All that is needed is the run of lines from the top of the entries to the line with "- ✅ **Reactions** - 👍 ❤️ 😄 🎉 😕 🚀", that line included, repeated exactly and free of pictures.

(ENTRIES SHOWN begins)

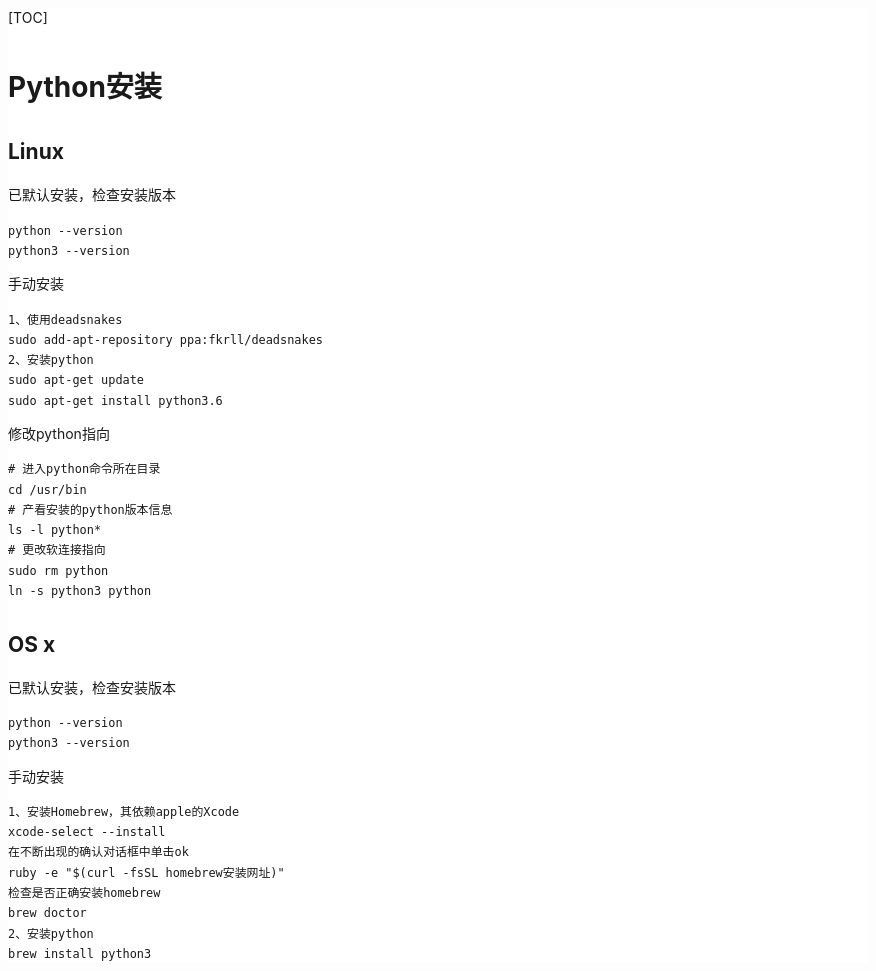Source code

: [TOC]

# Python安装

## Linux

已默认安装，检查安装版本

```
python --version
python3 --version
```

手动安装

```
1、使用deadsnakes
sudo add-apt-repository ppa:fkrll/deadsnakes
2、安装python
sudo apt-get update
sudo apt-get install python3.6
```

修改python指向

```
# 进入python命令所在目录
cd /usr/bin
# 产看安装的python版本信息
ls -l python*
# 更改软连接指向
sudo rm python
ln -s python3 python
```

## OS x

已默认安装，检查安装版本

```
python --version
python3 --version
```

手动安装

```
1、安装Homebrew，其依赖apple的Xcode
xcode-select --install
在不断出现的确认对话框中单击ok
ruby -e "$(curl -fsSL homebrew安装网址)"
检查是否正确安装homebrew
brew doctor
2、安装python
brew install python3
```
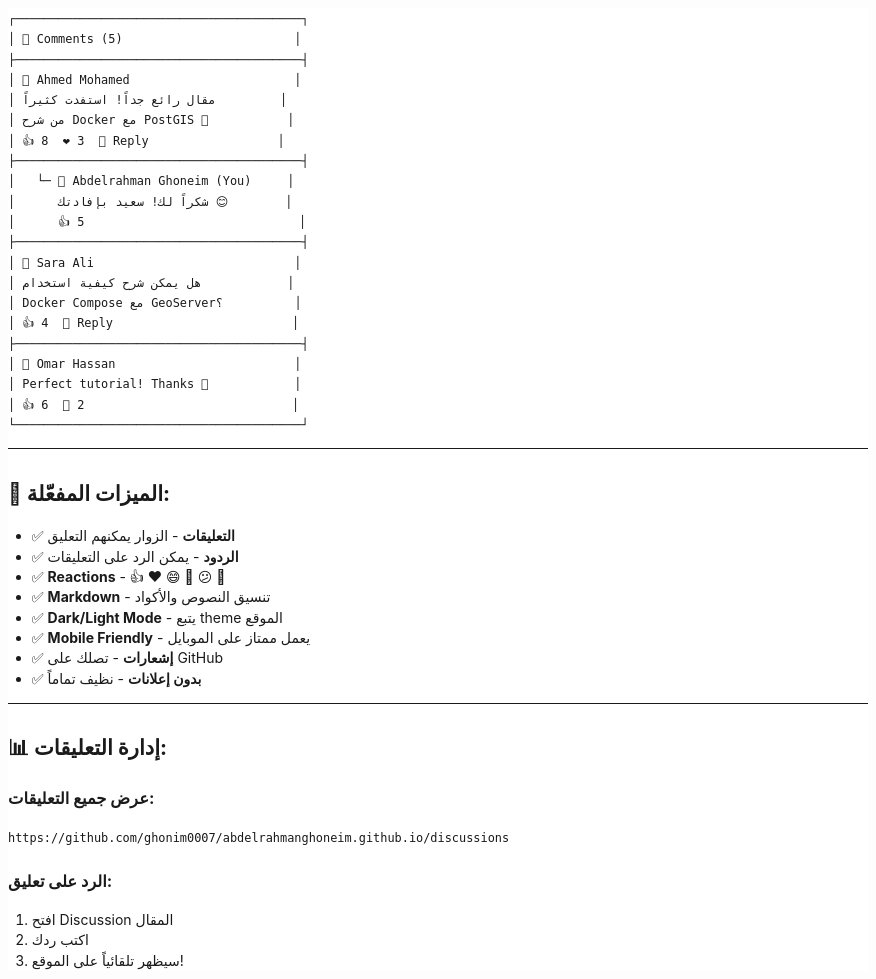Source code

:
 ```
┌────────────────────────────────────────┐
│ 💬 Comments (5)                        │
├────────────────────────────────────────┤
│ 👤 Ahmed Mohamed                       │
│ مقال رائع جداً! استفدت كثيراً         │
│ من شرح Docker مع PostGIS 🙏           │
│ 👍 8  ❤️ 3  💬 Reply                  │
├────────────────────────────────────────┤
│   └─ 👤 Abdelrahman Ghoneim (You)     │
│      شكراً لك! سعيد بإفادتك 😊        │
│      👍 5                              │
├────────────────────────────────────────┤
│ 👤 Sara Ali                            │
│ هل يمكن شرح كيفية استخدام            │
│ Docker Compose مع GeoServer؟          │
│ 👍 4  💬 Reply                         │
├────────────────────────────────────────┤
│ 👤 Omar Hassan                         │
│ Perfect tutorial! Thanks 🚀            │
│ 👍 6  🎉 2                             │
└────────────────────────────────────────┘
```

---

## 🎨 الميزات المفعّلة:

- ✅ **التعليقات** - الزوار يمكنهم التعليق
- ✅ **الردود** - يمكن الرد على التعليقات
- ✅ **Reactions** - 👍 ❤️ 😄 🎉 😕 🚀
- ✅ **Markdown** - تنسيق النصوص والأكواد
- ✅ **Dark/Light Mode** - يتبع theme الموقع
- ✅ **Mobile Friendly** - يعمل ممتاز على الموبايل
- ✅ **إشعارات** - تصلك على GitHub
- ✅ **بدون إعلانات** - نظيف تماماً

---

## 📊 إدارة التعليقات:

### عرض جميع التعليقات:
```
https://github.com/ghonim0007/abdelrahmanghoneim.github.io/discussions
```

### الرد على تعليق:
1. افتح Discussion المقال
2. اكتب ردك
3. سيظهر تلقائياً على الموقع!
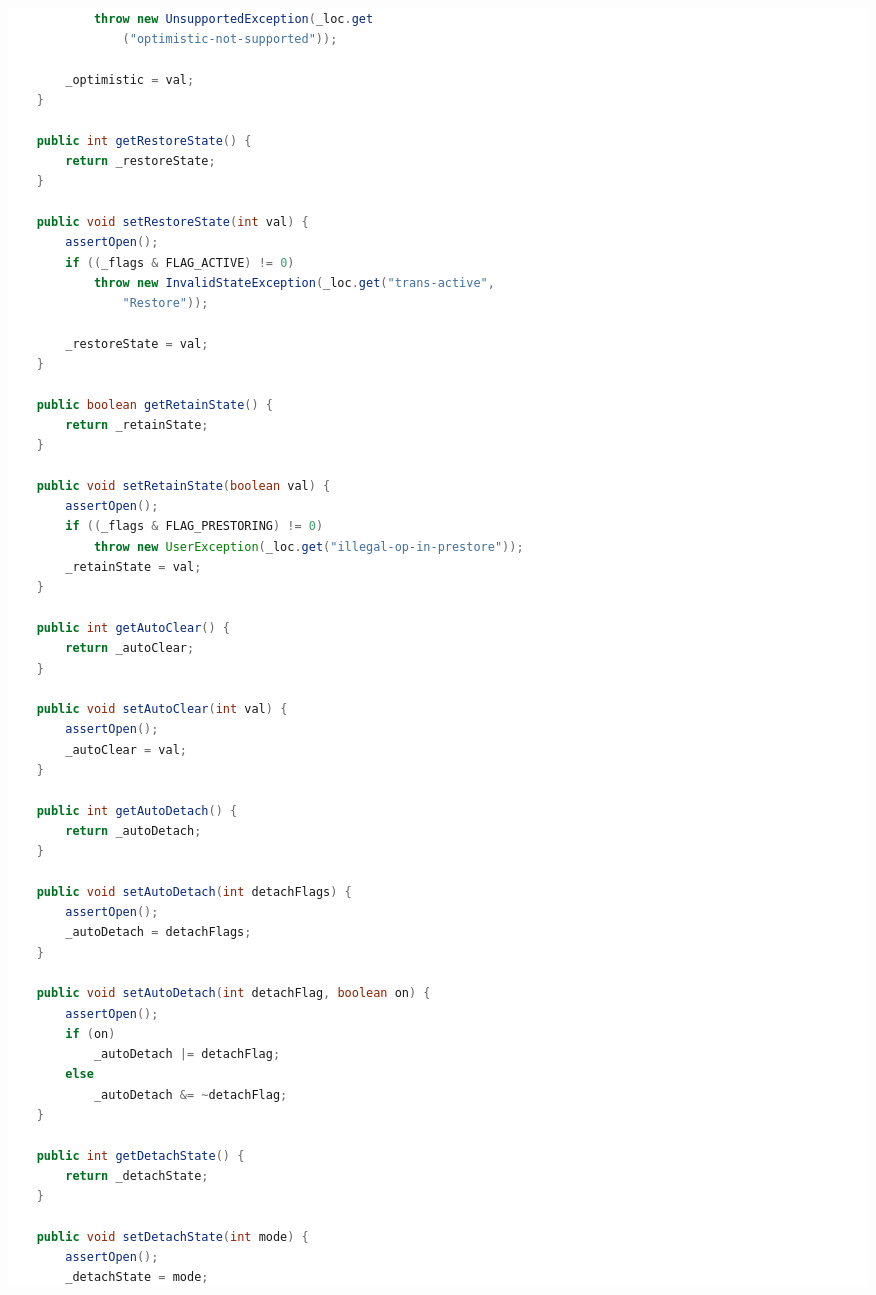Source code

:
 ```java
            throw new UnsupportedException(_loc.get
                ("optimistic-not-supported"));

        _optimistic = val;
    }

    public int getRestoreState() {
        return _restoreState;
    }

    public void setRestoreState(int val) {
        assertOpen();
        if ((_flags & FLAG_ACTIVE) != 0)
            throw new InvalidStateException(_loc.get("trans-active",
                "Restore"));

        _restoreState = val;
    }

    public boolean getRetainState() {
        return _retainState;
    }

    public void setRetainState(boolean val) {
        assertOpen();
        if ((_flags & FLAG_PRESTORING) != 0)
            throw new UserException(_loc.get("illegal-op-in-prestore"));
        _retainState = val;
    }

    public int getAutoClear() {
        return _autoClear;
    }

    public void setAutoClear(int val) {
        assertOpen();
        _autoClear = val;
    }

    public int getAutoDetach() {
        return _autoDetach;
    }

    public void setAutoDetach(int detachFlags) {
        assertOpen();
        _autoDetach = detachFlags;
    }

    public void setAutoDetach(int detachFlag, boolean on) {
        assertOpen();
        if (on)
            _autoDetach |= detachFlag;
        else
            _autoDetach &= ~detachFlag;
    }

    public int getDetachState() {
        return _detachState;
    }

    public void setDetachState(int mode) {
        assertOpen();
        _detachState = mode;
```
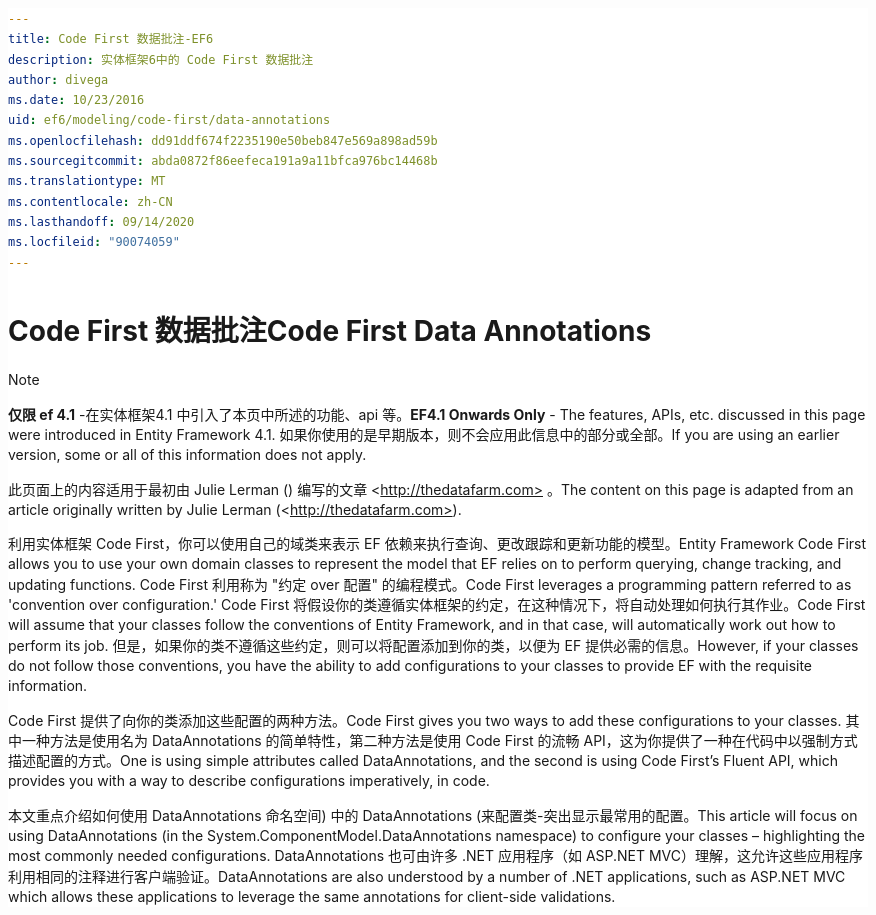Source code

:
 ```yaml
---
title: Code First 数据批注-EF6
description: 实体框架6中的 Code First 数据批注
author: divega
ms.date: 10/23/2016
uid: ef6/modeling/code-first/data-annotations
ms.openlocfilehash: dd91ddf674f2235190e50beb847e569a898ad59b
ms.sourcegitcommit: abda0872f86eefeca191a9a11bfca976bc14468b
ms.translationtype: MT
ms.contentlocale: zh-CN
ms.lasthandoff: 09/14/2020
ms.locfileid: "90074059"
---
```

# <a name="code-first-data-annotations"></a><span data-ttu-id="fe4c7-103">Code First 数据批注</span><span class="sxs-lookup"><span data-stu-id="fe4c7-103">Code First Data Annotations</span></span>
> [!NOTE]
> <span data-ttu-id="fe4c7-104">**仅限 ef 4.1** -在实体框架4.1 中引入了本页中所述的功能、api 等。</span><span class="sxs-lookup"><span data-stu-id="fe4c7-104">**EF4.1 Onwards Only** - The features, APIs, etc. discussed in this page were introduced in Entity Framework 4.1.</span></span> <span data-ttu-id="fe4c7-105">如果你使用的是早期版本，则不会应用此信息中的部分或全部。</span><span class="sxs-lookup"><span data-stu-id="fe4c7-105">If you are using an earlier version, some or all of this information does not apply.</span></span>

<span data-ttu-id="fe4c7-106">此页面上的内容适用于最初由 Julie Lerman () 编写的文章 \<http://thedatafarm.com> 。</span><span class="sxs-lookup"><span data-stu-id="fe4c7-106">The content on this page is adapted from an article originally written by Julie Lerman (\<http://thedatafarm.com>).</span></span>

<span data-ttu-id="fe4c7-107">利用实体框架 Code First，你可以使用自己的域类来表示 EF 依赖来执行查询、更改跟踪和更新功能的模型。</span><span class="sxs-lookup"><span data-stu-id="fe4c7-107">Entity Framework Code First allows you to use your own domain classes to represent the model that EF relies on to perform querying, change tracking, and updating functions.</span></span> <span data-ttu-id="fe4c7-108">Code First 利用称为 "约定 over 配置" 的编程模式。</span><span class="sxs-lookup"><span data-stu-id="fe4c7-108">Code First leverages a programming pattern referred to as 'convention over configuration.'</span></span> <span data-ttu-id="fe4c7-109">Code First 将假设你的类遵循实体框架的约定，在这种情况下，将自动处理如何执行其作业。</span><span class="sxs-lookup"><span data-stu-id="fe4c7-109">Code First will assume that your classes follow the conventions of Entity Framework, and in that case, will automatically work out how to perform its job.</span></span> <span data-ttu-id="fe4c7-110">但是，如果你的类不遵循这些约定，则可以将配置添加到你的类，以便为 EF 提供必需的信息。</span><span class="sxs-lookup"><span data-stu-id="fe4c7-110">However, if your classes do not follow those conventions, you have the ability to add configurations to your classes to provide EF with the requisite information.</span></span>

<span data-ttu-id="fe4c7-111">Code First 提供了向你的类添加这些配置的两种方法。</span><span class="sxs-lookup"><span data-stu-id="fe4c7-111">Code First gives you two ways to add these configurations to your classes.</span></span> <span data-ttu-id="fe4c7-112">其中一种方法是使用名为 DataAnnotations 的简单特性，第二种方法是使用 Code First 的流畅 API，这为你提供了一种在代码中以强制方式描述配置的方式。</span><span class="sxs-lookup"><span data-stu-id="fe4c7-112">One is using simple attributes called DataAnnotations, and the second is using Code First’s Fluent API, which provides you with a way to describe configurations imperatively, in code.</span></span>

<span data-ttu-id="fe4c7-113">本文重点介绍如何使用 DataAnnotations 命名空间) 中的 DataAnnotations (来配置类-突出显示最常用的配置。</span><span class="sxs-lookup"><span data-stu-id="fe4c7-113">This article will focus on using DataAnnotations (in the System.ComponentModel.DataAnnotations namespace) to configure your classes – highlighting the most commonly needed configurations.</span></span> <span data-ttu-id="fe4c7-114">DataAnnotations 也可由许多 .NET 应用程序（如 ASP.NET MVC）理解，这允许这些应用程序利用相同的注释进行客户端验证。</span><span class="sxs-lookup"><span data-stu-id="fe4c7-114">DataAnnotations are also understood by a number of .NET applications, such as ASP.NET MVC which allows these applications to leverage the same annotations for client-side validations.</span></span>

(ENTRIES SHOWN ends)

PROBLEM SOLUTION:
Source code

: [TOC]

# Python安装

## Linux

已默认安装，检查安装版本

```
python --version
python3 --version
```

手动安装

```
1、使用deadsnakes
sudo add-apt-repository ppa:fkrll/deadsnakes
2、安装python
sudo apt-get update
sudo apt-get install python3.6
```

修改python指向

```
# 进入python命令所在目录
cd /usr/bin
# 产看安装的python版本信息
ls -l python*
# 更改软连接指向
sudo rm python
ln -s python3 python
```

## OS x

已默认安装，检查安装版本

```
python --version
python3 --version
```

手动安装

```
1、安装Homebrew，其依赖apple的Xcode
xcode-select --install
在不断出现的确认对话框中单击ok
ruby -e "$(curl -fsSL homebrew安装网址)"
检查是否正确安装homebrew
brew doctor
2、安装python
brew install python3
```
Source code

:
 ```
┌────────────────────────────────────────┐
│ 💬 Comments (5)                        │
├────────────────────────────────────────┤
│ 👤 Ahmed Mohamed                       │
│ مقال رائع جداً! استفدت كثيراً         │
│ من شرح Docker مع PostGIS 🙏           │
│ 👍 8  ❤️ 3  💬 Reply                  │
├────────────────────────────────────────┤
│   └─ 👤 Abdelrahman Ghoneim (You)     │
│      شكراً لك! سعيد بإفادتك 😊        │
│      👍 5                              │
├────────────────────────────────────────┤
│ 👤 Sara Ali                            │
│ هل يمكن شرح كيفية استخدام            │
│ Docker Compose مع GeoServer؟          │
│ 👍 4  💬 Reply                         │
├────────────────────────────────────────┤
│ 👤 Omar Hassan                         │
│ Perfect tutorial! Thanks 🚀            │
│ 👍 6  🎉 2                             │
└────────────────────────────────────────┘
```

---

## 🎨 الميزات المفعّلة:

- ✅ **التعليقات** - الزوار يمكنهم التعليق
- ✅ **الردود** - يمكن الرد على التعليقات
- ✅ **Reactions** - 👍 ❤️ 😄 🎉 😕 🚀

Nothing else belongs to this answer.